### What is expected
Transcribe the entries below exactly from their first line through the line containing "across service levels.", and let no picture into the copy.

### Records for this exercise
━━━━━━━━━━━━━━━━━━━━

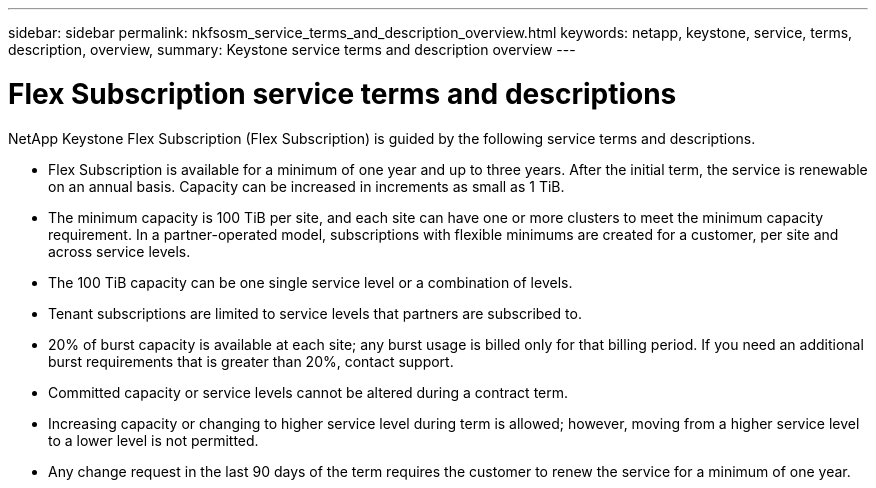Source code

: ---
sidebar: sidebar
permalink: nkfsosm_service_terms_and_description_overview.html
keywords: netapp, keystone, service, terms, description, overview,
summary: Keystone service terms and description overview
---

= Flex Subscription service terms and descriptions
:hardbreaks:
:nofooter:
:icons: font
:linkattrs:
:imagesdir: ./media/


[.lead]
NetApp Keystone Flex Subscription (Flex Subscription) is guided by the following service terms and descriptions.

* Flex Subscription is available for a minimum of one year and up to three years. After the initial term, the service is renewable on an annual basis. Capacity can be increased in increments as small as 1 TiB.
* The minimum capacity is 100 TiB per site, and each site can have one or more clusters to meet the minimum capacity requirement. In a partner-operated model, subscriptions with flexible minimums are created for a customer, per site and across service levels.
* The 100 TiB capacity can be one single service level or a combination of levels.
* Tenant subscriptions are limited to service levels that partners are subscribed to.
* 20% of burst capacity is available at each site; any burst usage is billed only for that billing period. If you need an additional burst requirements that is greater than 20%, contact support.
* Committed capacity or service levels cannot be altered during a contract term.
* Increasing capacity or changing to higher service level during term is allowed; however, moving from a higher service level to a lower level is not permitted.
* Any change request in the last 90 days of the term requires the customer to renew the service for a minimum of one year.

━━━━━━━━━━━━━━━━━━━━

### Response area
Source code

: ---
sidebar: sidebar
permalink: nkfsosm_service_terms_and_description_overview.html
keywords: netapp, keystone, service, terms, description, overview,
summary: Keystone service terms and description overview
---

= Flex Subscription service terms and descriptions
:hardbreaks:
:nofooter:
:icons: font
:linkattrs:
:imagesdir: ./media/


[.lead]
NetApp Keystone Flex Subscription (Flex Subscription) is guided by the following service terms and descriptions.

* Flex Subscription is available for a minimum of one year and up to three years. After the initial term, the service is renewable on an annual basis. Capacity can be increased in increments as small as 1 TiB.
* The minimum capacity is 100 TiB per site, and each site can have one or more clusters to meet the minimum capacity requirement. In a partner-operated model, subscriptions with flexible minimums are created for a customer, per site and across service levels.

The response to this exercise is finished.